The Juneau Empire went along, but asked me to keep the door open. “If there is something you’re burning to write about, send it in,” the editor told me.

The divisive tone of Win Gruening’s column in last Friday’s paper lit that fire by trying to re-ignite the senior sales tax exemption as a wedge issue to sway voters in October. Through my columns, I’m a known social progressive and to some people in this community that is enough to put the bullseye on my back. Gruening’s unambiguous message was to use the ploy that was so successfully brought against Karen Crane: Don’t disclose the fact that the modification to the senior sales tax exemption was a 7-2 vote, a super majority, and then make a disjointed link to the modest $35,000 cost for a special election to make it seem like the senior sales tax vote was really a result of five progressives on the Assembly. This is how they hide the hypocrisy of not making the senior sales tax question an issue for when a more conservative Assembly member supporting the changes ran right after that decisive vote.

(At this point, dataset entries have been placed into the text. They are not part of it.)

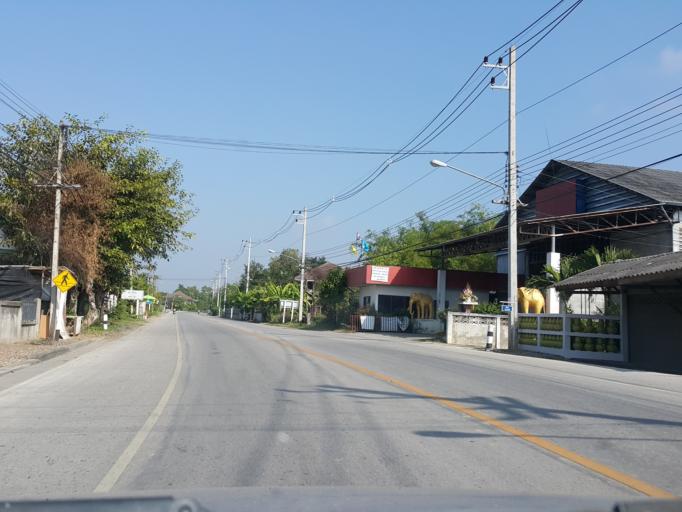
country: TH
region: Chiang Mai
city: San Sai
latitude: 18.8481
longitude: 99.1316
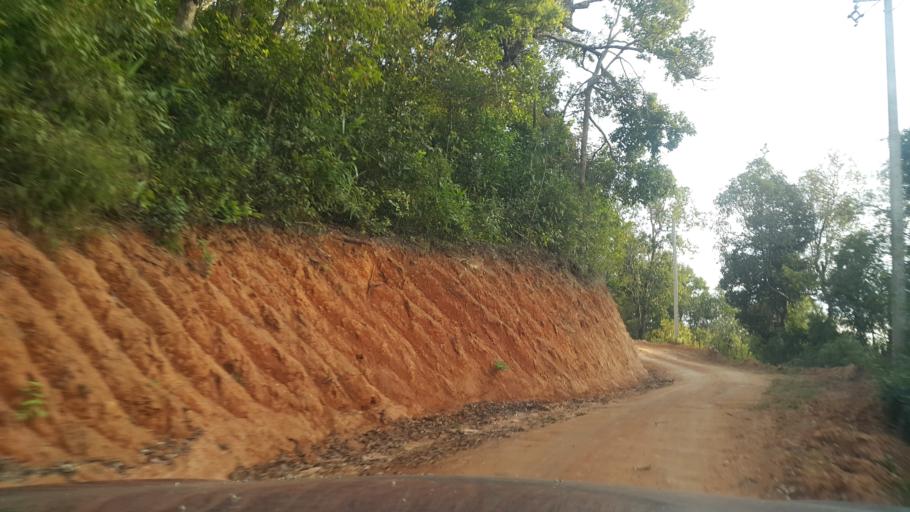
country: TH
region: Chiang Mai
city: Samoeng
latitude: 19.0041
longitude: 98.6481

It’s clear from Mr. Gruening’s column that he wants to have one more go at this strategy now that I am running for re-election. While I am happy to defend my vote, particularly in these fiscally uncertain times, this divisive strategy is unnecessary at the local level. We have more than enough of it at the national level.

I’m proud that on our Assembly it’s generally the merits of the issue that drive each vote, issue by issue. And any observer of Assembly votes will note that the votes go every which way. It is the rare exception that divides the Assembly ideologically. This is healthy. This is functional government. We need to keep it this way. We don’t need columns that make premature endorsements based on national political playbooks.

Mr. Gruening and I share at least one view in common: his headline, which reads “Juneau Assembly races deserve attention.” Check out the candidate’s websites, read the Empire’s Voter Guide or attend one of three candidate forums.

• Kate Troll is a Juneau resident and currently Assembly member running for re-election this fall.